Y es que cuando uno compara en términos relativos la evolución de homicidios y la de desapariciones en algunos estados, como por ejemplo en los dos con mayor incidencia de este último fenómeno, puede observar que en ciertos casos los ascensos son disparejos.
En el caso de Jalisco, de hecho, como se adelantaba más arriba el gráfico muestra claramente cómo las desapariciones suben mientras los homicidios no. Esto hace sospechar de un ‘efecto reemplazo’ en los datos entre ambos indicadores. De hecho, cruzándolos se obtiene una correlación más débil de la que cabría esperar, emergiendo una serie de entidades federativas con menos homicidios que la media nacional, pero más desapariciones.
Aunque el grueso de ambas cifras son hombres, en México como en otros países, las mujeres son objeto de una violencia homicida y de desaparición especialmente dirigida a ellas. El fenómeno del feminicidio merece ser analizado aparte por sus características específicas, por sus implicaciones políticas y sociales diferenciadas, y también por lo difícil que resulta interpretar los datos al respecto en la maraña legal federal. Pero sí resulta necesario referir cómo la división por sexos de las víctimas varía notablemente en el espacio y en el tiempo. Sirva la cifra de desapariciones para subrayar lo desproporcionado de las mismas hacia las mujeres especialmente en el Estado de México, único con un volumen sustancial de este fenómeno en el que representan casi la mitad del total. Para el país son el 29%, una cifra que aumenta a oleadas, siendo una de ellas el periodo desde 2019 (uno de incrementos de feminicidios según datos oficiales).
Homicidios y percepción de inseguridad
El grado de inseguridad percibido por la ciudadanía es una de las principales correas de transmisión entre la violencia y la política en una democracia. Y, una vez más, México muestra una considerable variación.
Llama por ejemplo la atención la percepción de inseguridad altísima en Tabasco, uno de los Estados tradicionalmente más seguros del país, con menor número de homicidios. Uno de los motivos puede estar relacionado a que la población no solo percibe la inseguridad en términos de muertos, sino otro tipo de delitos relacionados con el crimen organizado, como la extorsión. Es habitual que el narco, especialmente cuando controla un territorio o plaza, imponga un impuesto o cuota a los negocios, empresarios, que contribuye a financiar su poder criminal. Este tipo de delito apenas se denuncia, cuentan a este diario los expertos, pues el miedo a las represalias es muy alto. De manera que las cifras oficiales de extorsión manejan una cifra negra que imposibilita el diagnóstico del problema.
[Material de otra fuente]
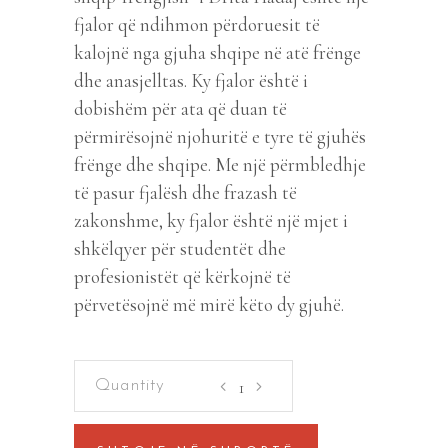
fjalor që ndihmon përdoruesit të
kalojnë nga gjuha shqipe në atë frënge
dhe anasjelltas. Ky fjalor është i
dobishëm për ata që duan të
përmirësojnë njohuritë e tyre të gjuhës
frënge dhe shqipe. Me një përmbledhje
të pasur fjalësh dhe frazash të
zakonshme, ky fjalor është një mjet i
shkëlqyer për studentët dhe
profesionistët që kërkojnë të
përvetësojnë më mirë këto dy gjuhë.
Fjalor
frëngjisht-
shqip,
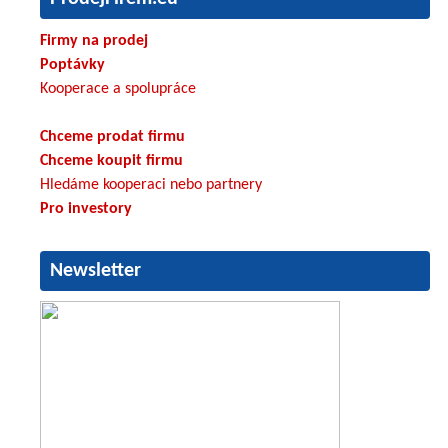
Firmy na prodej
Poptávky
Kooperace a spolupráce
Chceme prodat firmu
Chceme koupit firmu
Hledáme kooperaci nebo partnery
Pro investory
Newsletter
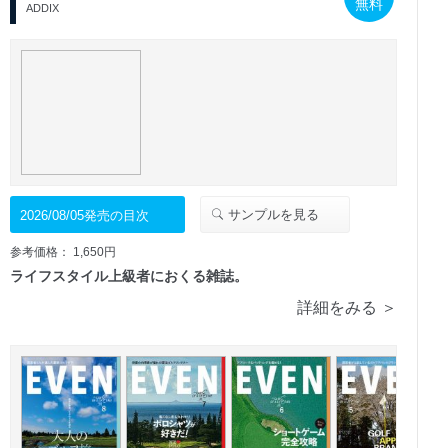
無料
ADDIX
サンプルを見る
2026/08/05発売の目次
参考価格： 1,650円
ライフスタイル上級者におくる雑誌。
詳細をみる ＞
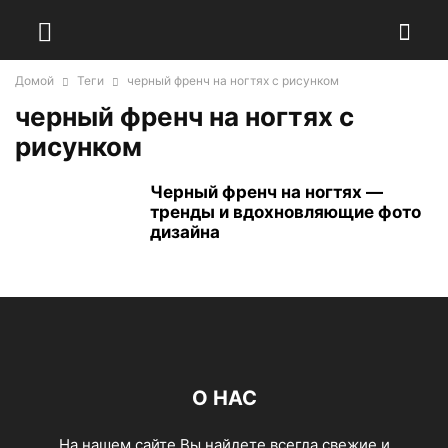
Домой
Теги
черный френч на ногтях с рисунком
черный френч на ногтях с
рисунком
Черный френч на ногтях —
тренды и вдохновляющие фото
дизайна
О НАС
На нашем сайте Вы найдете всегда свежие и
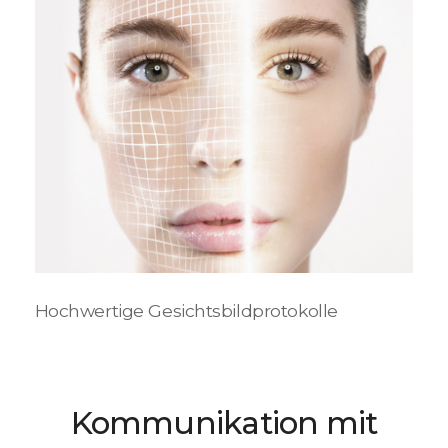
Hochwertige Gesichtsbildprotokolle
Kommunikation mit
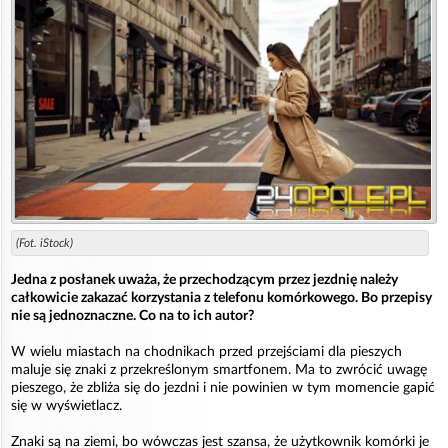
(Fot. iStock)
Jedna z posłanek uważa, że przechodzącym przez jezdnię należy
całkowicie zakazać korzystania z telefonu komórkowego. Bo przepisy
nie są jednoznaczne. Co na to ich autor?
W wielu miastach na chodnikach przed przejściami dla pieszych
maluje się znaki z przekreślonym smartfonem. Ma to zwrócić uwagę
pieszego, że zbliża się do jezdni i nie powinien w tym momencie gapić
się w wyświetlacz.
Znaki są na ziemi, bo wówczas jest szansa, że użytkownik komórki je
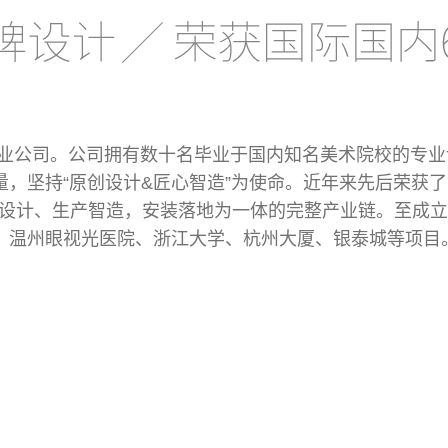
专业公司。公司拥有数十名毕业于国内知名美术院校的专
，坚持“原创设计&匠心智造”为使命。近年来先后荣获了
规划设计、生产智造，安装落地为一体的完整产业链。至成
、温州眼视光医院、浙江大学、杭州大厦、银泰城等项目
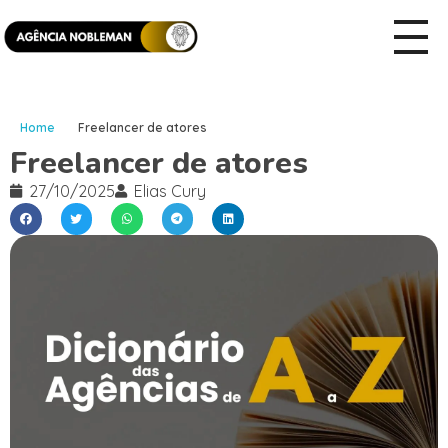
Home
Freelancer de atores
Freelancer de atores
27/10/2025
Elias Cury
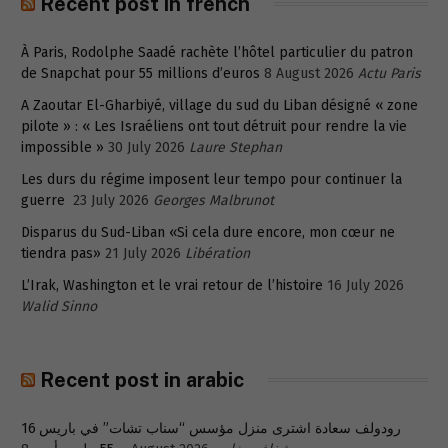
Recent post in french
À Paris, Rodolphe Saadé rachète l’hôtel particulier du patron
de Snapchat pour 55 millions d’euros
8 August 2026
Actu Paris
A Zaoutar El-Gharbiyé, village du sud du Liban désigné « zone
pilote » : « Les Israéliens ont tout détruit pour rendre la vie
impossible »
30 July 2026
Laure Stephan
Les durs du régime imposent leur tempo pour continuer la
guerre
23 July 2026
Georges Malbrunot
Disparus du Sud-Liban «Si cela dure encore, mon cœur ne
tiendra pas»
21 July 2026
Libération
L’Irak, Washington et le vrai retour de l’histoire
16 July 2026
Walid Sinno
Recent post in arabic
رودولف سعادة اشترى منزل مؤسس “سناب تشات” في باريس 16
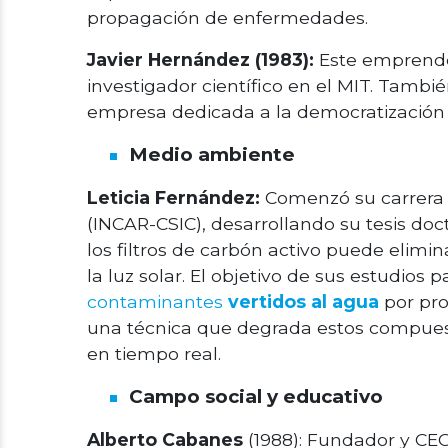
propagación de enfermedades.
Javier Hernández (1983):
Este emprende
investigador científico en el MIT. Tambi
empresa dedicada a la democratización d
Medio ambiente
Leticia Fernández:
Comenzó su carrera c
(INCAR-CSIC), desarrollando su tesis doc
los filtros de carbón activo puede elimin
la luz solar. El objetivo de sus estudios
contaminantes
vertidos al agua
por pro
una técnica que degrada estos compuesto
en tiempo real.
Campo social y educativo
Alberto Cabanes
(1988): Fundador y C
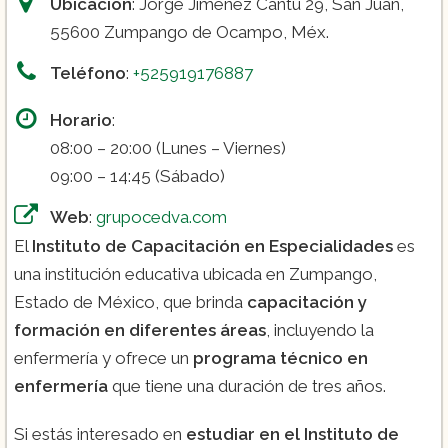
Ubicación
: Jorge Jiménez Cantú 29, San Juan,
55600 Zumpango de Ocampo, Méx.
Teléfono
:
+525919176887
Horario
:
08:00 – 20:00 (Lunes – Viernes)
09:00 – 14:45 (Sábado)
Web
:
grupocedva.com
El
Instituto de Capacitación en Especialidades
es
una institución educativa ubicada en Zumpango,
Estado de México, que brinda
capacitación y
formación en diferentes áreas
, incluyendo la
enfermería y ofrece un
programa técnico en
enfermería
que tiene una duración de tres años.
Si estás interesado en
estudiar en el Instituto de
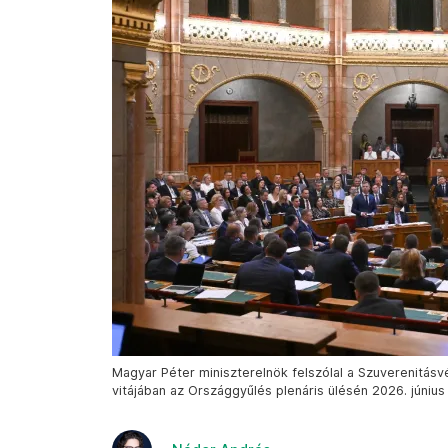
Magyar Péter miniszterelnök felszólal a Szuverenitásv
vitájában az Országgyűlés plenáris ülésén 2026. június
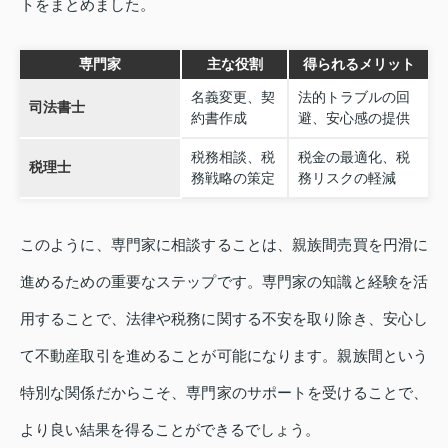
トをまとめました。
専門家
主な役割
得られるメリット
名義変更、契
法的トラブルの回
司法書士
約書作成
避、安心感の提供
税務相談、税
税金の最適化、税
税理士
務戦略の策定
務リスクの軽減
このように、専門家に相談することは、親族間売買を円滑に
進めるための重要なステップです。専門家の知識と経験を活
用することで、法律や税務に関する不安を取り除き、安心し
て不動産取引を進めることが可能になります。親族間という
特別な関係だからこそ、専門家のサポートを受けることで、
より良い結果を得ることができるでしょう。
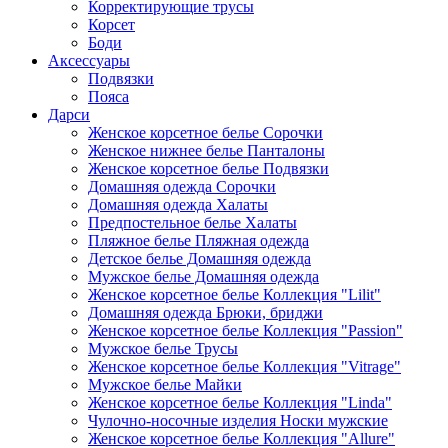
Корректирующие трусы
Корсет
Боди
Аксессуары
Подвязки
Пояса
Дарси
Женское корсетное белье Сорочки
Женское нижнее белье Панталоны
Женское корсетное белье Подвязки
Домашняя одежда Сорочки
Домашняя одежда Халаты
Предпостельное белье Халаты
Пляжное белье Пляжная одежда
Детское белье Домашняя одежда
Мужское белье Домашняя одежда
Женское корсетное белье Коллекция "Lilit"
Домашняя одежда Брюки, бриджи
Женское корсетное белье Коллекция "Passion"
Мужское белье Трусы
Женское корсетное белье Коллекция "Vitrage"
Мужское белье Майки
Женское корсетное белье Коллекция "Linda"
Чулочно-носочные изделия Носки мужские
Женское корсетное белье Коллекция "Allure"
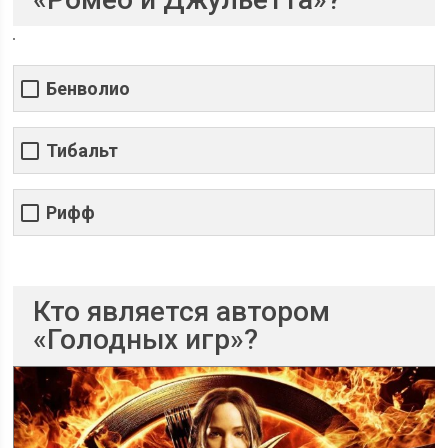
Бенволио
Тибальт
Рифф
Кто является автором
«Голодных игр»?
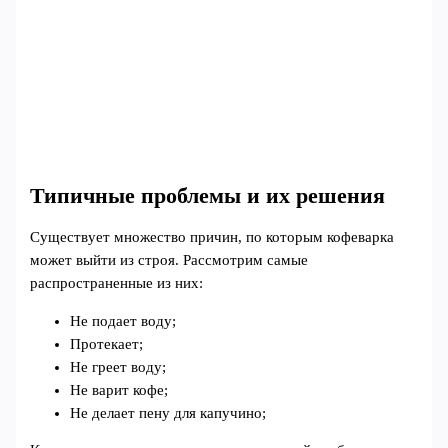
Типичные проблемы и их решения
Существует множество причин, по которым кофеварка
может выйти из строя. Рассмотрим самые
распространенные из них:
Не подает воду;
Протекает;
Не греет воду;
Не варит кофе;
Не делает пену для капучино;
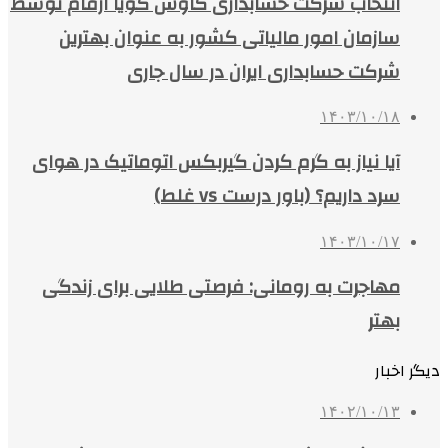
انتخاب شرکت حسابداری کاوش گویا ارقام توسط
سازمان امور مالیاتی کشور به عنوان بهترین
شرکت حسابداری ایران در سال جاری
۱۴۰۳/۱۰/۱۸
آیا نیاز به گرم کردن گیربکس اتوماتیک در هوای
سرد داریم؟ (باور درست vs غلط)
۱۴۰۳/۱۰/۱۷
مهاجرت به رومانی: فرصتی طلایی برای زندگی
بهتر
دیگر اخبار
۱۴۰۲/۱۰/۱۳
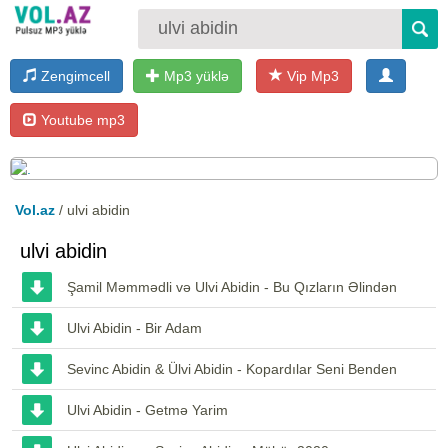
Zengimcell
Mp3 yüklə
Vip Mp3
Youtube mp3
Vol.az
/ ulvi abidin
ulvi abidin
Şamil Məmmədli və Ulvi Abidin - Bu Qızların Əlindən
Ulvi Abidin - Bir Adam
Sevinc Abidin & Ülvi Abidin - Kopardılar Seni Benden
Ulvi Abidin - Getmə Yarim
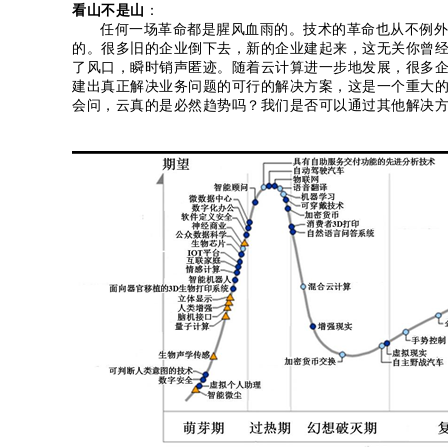
看山不是山
：
任何一场革命都是腥风血雨的。技术的革命也从不例外
的。很多旧的企业倒下去，新的企业建起来，这无关你曾
了风口，瞬时销声匿迹。随着云计算进一步地发展，很多
建出真正解决业务问题的可行的解决方案，这是一个重大
会问，云真的是必然趋势吗？我们是否可以通过其他解决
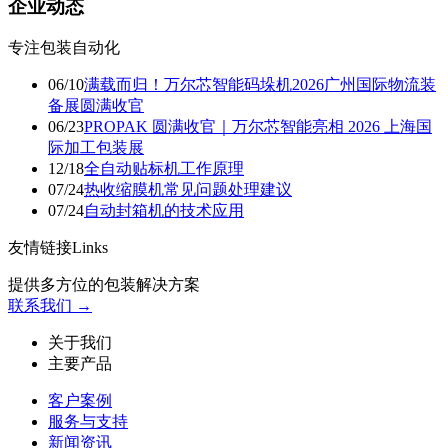
企业动态
专注包装自动化
06/10
满载而归！万尔芯智能码垛机2026广州国际物流装
备展圆满收官
06/23
PROPAK 圆满收官｜万尔芯智能亮相 2026 上海国
际加工包装展
12/18
​全自动贴标机工作原理
07/24
热收缩膜机常见问题处理建议
07/24
自动封箱机的技术应用
友情链接Links
提供多方位的包装解决方案
联系我们 →
关于我们
主要产品
客户案例
服务与支持
新闻资讯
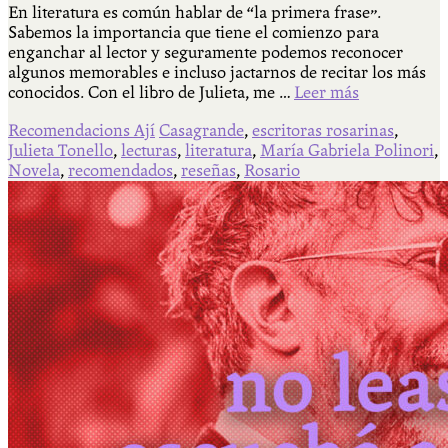
En literatura es común hablar de “la primera frase”.
Sabemos la importancia que tiene el comienzo para
enganchar al lector y seguramente podemos reconocer
algunos memorables e incluso jactarnos de recitar los más
conocidos. Con el libro de Julieta, me …
Leer más
Recomendacions Ají
Casagrande
,
escritoras rosarinas
,
Julieta Tonello
,
lecturas
,
literatura
,
María Gabriela Polinori
,
Novela
,
recomendados
,
reseñas
,
Rosario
Pero es muy posible que haya otros mecanismos en marcha: la brecha existente entre la inseguridad percibida en el propio municipio y el barrio o vecindario, siendo éste un nivel mucho más cercano a la experiencia de uno, ayuda a entender que la inseguridad tiene quizás más que ver con la información que llega por vías secundarias que por el conocimiento de primera mano. No en vano la correlación entre inseguridad percibida y grado de homicidios es clara cuando se pregunta por el nivel municipal, pero no al buscarla con el barrio.
Esto sugiere que efectivamente el terreno de la percepción de inseguridad es uno de batalla política y dialéctica, informacional en última instancia. Las cifras de homicidios o desapariciones juegan su papel, sin duda. Pero es seguro que lo harán junto a otros muchos elementos que el gobierno de López Obrador (y sus contrincantes) manejarán durante el trienio que aún les queda en el poder.